Black Friday takes over Thanksgiving

Jake Tapley

It seems that in recent years, Black Friday has been invading Thanksgiving Thursday.

Originally, I didn’t think the idea was harmful. There were some places opening at midnight, and I thought that could probably be fun for some people.

I actually tried to do Black Friday a couple of years ago and was immediately discouraged by the long lines that wrapped around Target. I turned around and went home. I guess it isn’t for me.

However, the corporate machine has gotten a bit out of control in recent years, bumping the consumer holiday back into, well, the food consumer holiday.

This year, Walmart is opening its doors at 6 p.m. That’s kind of when people eat.

It’s not even that I love Thanksgiving, because honestly, I don’t care all that much.

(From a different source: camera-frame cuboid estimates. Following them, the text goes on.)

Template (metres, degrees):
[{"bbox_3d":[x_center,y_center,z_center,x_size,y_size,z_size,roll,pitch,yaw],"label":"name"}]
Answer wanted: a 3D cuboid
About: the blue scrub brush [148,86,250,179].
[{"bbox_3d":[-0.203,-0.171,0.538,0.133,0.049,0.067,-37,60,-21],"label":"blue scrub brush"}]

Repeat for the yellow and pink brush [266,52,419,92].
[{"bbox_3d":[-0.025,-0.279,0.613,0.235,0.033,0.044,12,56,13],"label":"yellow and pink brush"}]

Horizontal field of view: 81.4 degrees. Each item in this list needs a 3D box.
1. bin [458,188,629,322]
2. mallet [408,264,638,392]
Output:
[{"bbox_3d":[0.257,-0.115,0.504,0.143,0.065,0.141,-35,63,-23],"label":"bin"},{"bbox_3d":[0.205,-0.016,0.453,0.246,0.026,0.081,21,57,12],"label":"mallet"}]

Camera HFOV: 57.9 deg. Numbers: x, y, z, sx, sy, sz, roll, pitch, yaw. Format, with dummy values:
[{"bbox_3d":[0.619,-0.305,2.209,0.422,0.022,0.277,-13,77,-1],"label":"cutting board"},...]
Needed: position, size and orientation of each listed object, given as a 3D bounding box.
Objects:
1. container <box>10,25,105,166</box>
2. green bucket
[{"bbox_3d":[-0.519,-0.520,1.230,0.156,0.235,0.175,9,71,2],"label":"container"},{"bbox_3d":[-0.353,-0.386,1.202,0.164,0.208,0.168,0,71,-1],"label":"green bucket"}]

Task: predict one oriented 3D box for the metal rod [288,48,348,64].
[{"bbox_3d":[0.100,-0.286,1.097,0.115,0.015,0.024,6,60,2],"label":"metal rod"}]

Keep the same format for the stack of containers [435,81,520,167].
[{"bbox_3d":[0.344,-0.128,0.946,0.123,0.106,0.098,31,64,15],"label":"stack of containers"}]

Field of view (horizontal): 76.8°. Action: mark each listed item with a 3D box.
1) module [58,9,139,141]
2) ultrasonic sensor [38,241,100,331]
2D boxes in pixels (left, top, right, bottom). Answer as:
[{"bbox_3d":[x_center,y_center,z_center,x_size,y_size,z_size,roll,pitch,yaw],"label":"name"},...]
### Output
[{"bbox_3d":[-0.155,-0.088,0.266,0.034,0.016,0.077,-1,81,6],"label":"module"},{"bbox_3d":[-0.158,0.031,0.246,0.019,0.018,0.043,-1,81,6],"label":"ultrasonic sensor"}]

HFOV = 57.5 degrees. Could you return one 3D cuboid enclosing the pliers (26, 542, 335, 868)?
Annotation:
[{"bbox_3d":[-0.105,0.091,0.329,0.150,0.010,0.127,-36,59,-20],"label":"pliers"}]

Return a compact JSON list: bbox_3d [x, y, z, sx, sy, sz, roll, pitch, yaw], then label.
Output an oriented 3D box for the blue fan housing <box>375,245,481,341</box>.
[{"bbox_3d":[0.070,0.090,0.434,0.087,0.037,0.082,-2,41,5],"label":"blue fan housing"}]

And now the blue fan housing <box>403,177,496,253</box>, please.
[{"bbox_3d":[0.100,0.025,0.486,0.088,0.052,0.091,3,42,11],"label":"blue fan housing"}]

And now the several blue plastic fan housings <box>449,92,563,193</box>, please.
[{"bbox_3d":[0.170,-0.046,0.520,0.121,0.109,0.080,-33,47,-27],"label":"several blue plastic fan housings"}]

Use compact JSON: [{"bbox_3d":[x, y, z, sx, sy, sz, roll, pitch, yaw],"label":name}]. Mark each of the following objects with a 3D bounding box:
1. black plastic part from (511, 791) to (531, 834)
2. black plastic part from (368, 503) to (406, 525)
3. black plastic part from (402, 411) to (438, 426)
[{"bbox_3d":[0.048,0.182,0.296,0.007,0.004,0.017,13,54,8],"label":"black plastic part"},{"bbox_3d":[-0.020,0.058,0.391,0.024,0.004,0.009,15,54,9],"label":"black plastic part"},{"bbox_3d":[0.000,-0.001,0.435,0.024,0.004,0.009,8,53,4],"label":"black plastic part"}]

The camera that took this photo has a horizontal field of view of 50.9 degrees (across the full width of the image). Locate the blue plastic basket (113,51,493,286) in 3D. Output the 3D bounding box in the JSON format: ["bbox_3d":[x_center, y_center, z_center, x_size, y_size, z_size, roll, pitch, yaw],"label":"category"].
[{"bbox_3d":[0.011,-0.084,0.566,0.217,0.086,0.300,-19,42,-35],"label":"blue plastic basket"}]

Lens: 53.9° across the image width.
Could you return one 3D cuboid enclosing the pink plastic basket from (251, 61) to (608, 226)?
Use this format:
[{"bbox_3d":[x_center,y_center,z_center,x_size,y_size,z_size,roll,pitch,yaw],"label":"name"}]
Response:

I just know that other people do, and I wish businesses would start valuing that or at least taking it into consideration.

The world shouldn’t revolve around maximizing profits.

On the same token, though, we’re the ones feeding the machine.

The corporations depend on us. The only way businesses can afford to open their doors so early is because they know that “if you build it, they will come” – “they” being the customers, of course.

Let’s not forget our role in the equation. If we didn’t emphasize the value of getting deals on big ticket items that, in the scheme of things, don’t really matter, we might not even be in this situation.

I will say this about Thanksgiving: at least it’s based in humanity and in personal interaction, even if that interaction is usually awkward or terrible or detrimental to the well-being of those involved.

Black Friday certainly isn’t about either of these things. Sure, there are some isolated conversations that take place in the line, but that isn’t why people are there.

People are there for the credit-card interaction.

So I would just ask that we all think about what’s really important as we get close to the holiday shopping season. Is getting a great deal really worth the trouble of going out in the middle of the day, waiting in line and missing out on Turkey Day? Is a cheap flat screen TV the legacy you have to offer?

You know…there’s always Cyber Monday.